Eucalyptus wetarensis
- Conservation status: Near Threatened (IUCN 3.1)

Scientific classification
- Kingdom: Plantae
- Clade: Tracheophytes
- Clade: Angiosperms
- Clade: Eudicots
- Clade: Rosids
- Order: Myrtales
- Family: Myrtaceae
- Genus: Eucalyptus
- Species: E. wetarensis
- Binomial name: Eucalyptus wetarensis L.D.Pryor

= Eucalyptus wetarensis =

- Genus: Eucalyptus
- Species: wetarensis
- Authority: L.D.Pryor
- Conservation status: NT

Species of eucalyptus

Eucalyptus wetarensis is a species of tree that is endemic to Wetar Island in Indonesia. It has rough, fibrous bark on the trunk and larger branches, lance-shaped or curved adult leaves, flower buds in groups of seven and bell-shaped to barrel-shaped fruit.

==Description==
Eucalyptus wetarensis is a tree that grows to a height of 10-17 m and has rough, fibrous bark on its trunk and larger branches. Young plants and coppice regrowth have egg-shaped to lance-shaped leaves that are slightly paler on the lower surface, 60-115 mm long, 40-65 mm wide. Adult leaves are paler on the lower surface, lance-shaped, slightly curved, 120-140 mm long and 25-35 mm wide on a petiole 20-23 mm long.
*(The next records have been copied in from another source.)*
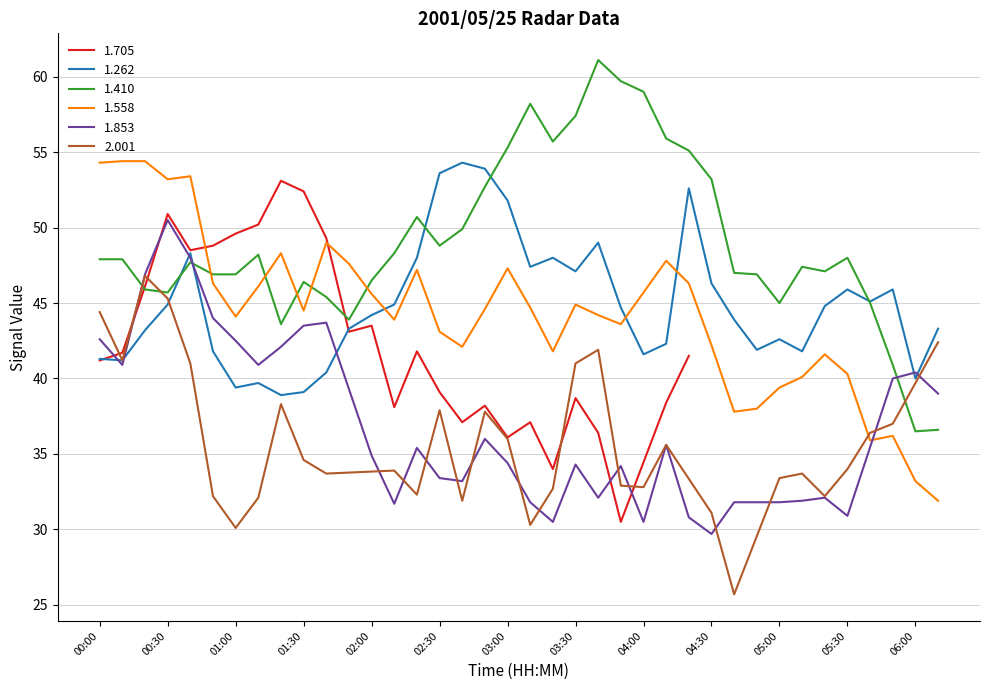

The 1.558 series shows 44.9 at 03:30. True or false?

True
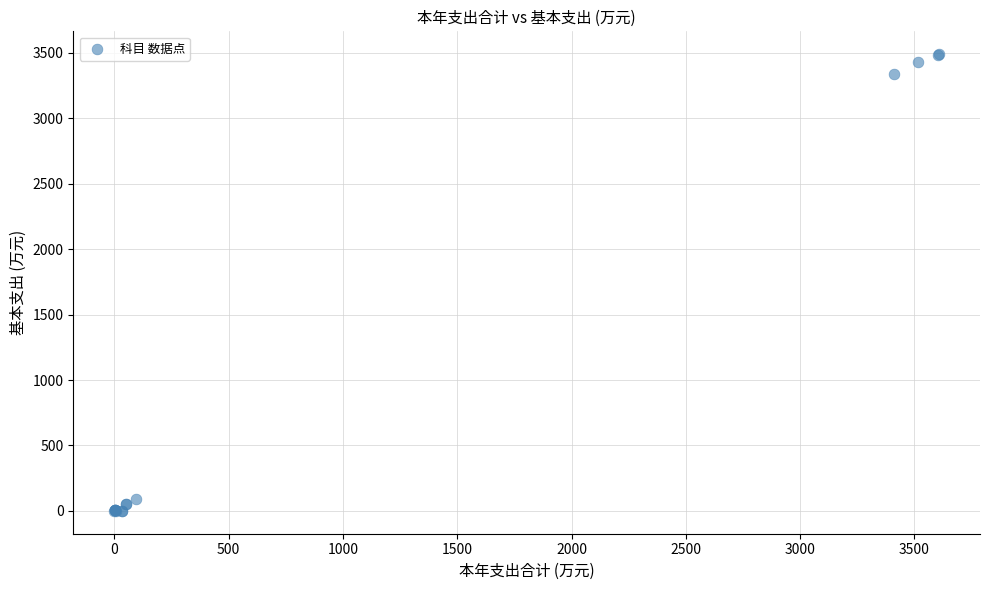

What Y value in the scatter plot is closest to 1745?

3338.3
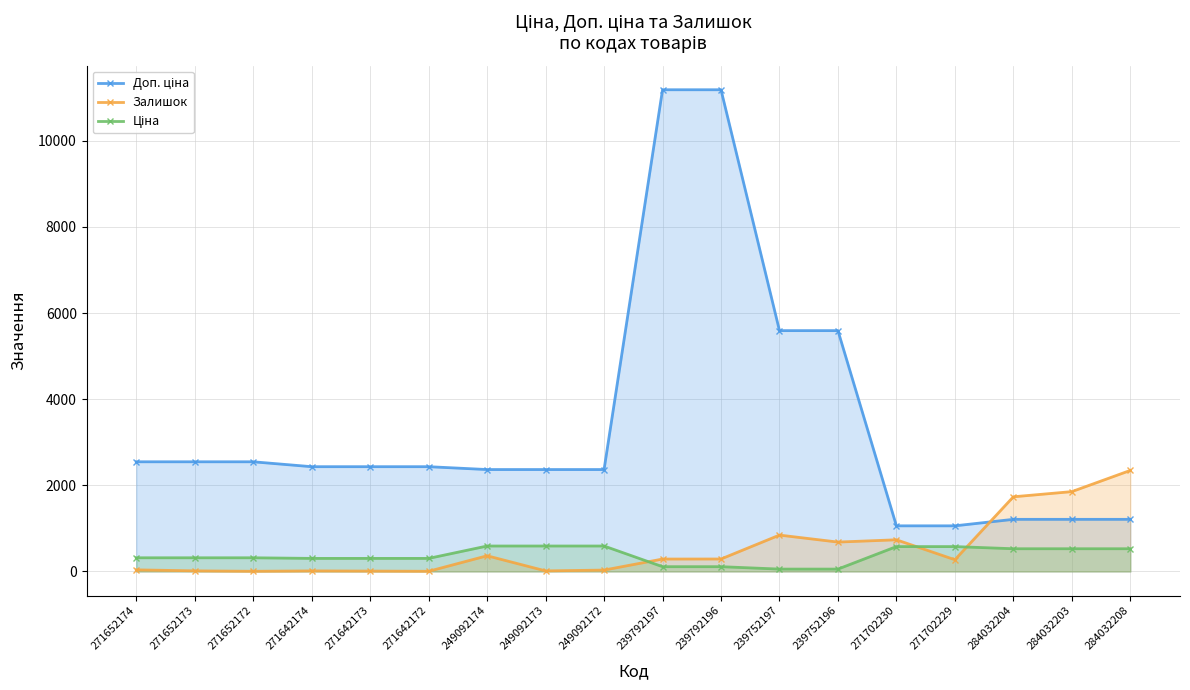

At which category is the sum across all series the highest?

239792196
The flowers are arranged in leaf axils in groups of seven on a strap-like, unbranched peduncle 12-17 mm long, the individual buds on pedicels 5-8 mm long. The mature buds are 10-15 mm long, 5-7 mm wide with a hemispherical to conical operculum that is about the same length as the floral cup. The fruit is a woody, bell-shaped to barrel-shaped capsule, 8-14 mm long and 8-15 mm wide.

==Taxonomy and naming==
Eucalyptus wetarensis was first formally described in 1995 by Lindsay Pryor from specimens collected near Carbubu Village on Wetar Island and the description was published in Australian Systematic Botany. It is similar to E. urophylla but has narrower leaves, shorter opercula and larger fruit.

==Distribution==
This eucalypt is one of only four species only occurring outside Australia. It is only known from Wetar island, one of the Lesser Sunda Islands of Indonesia.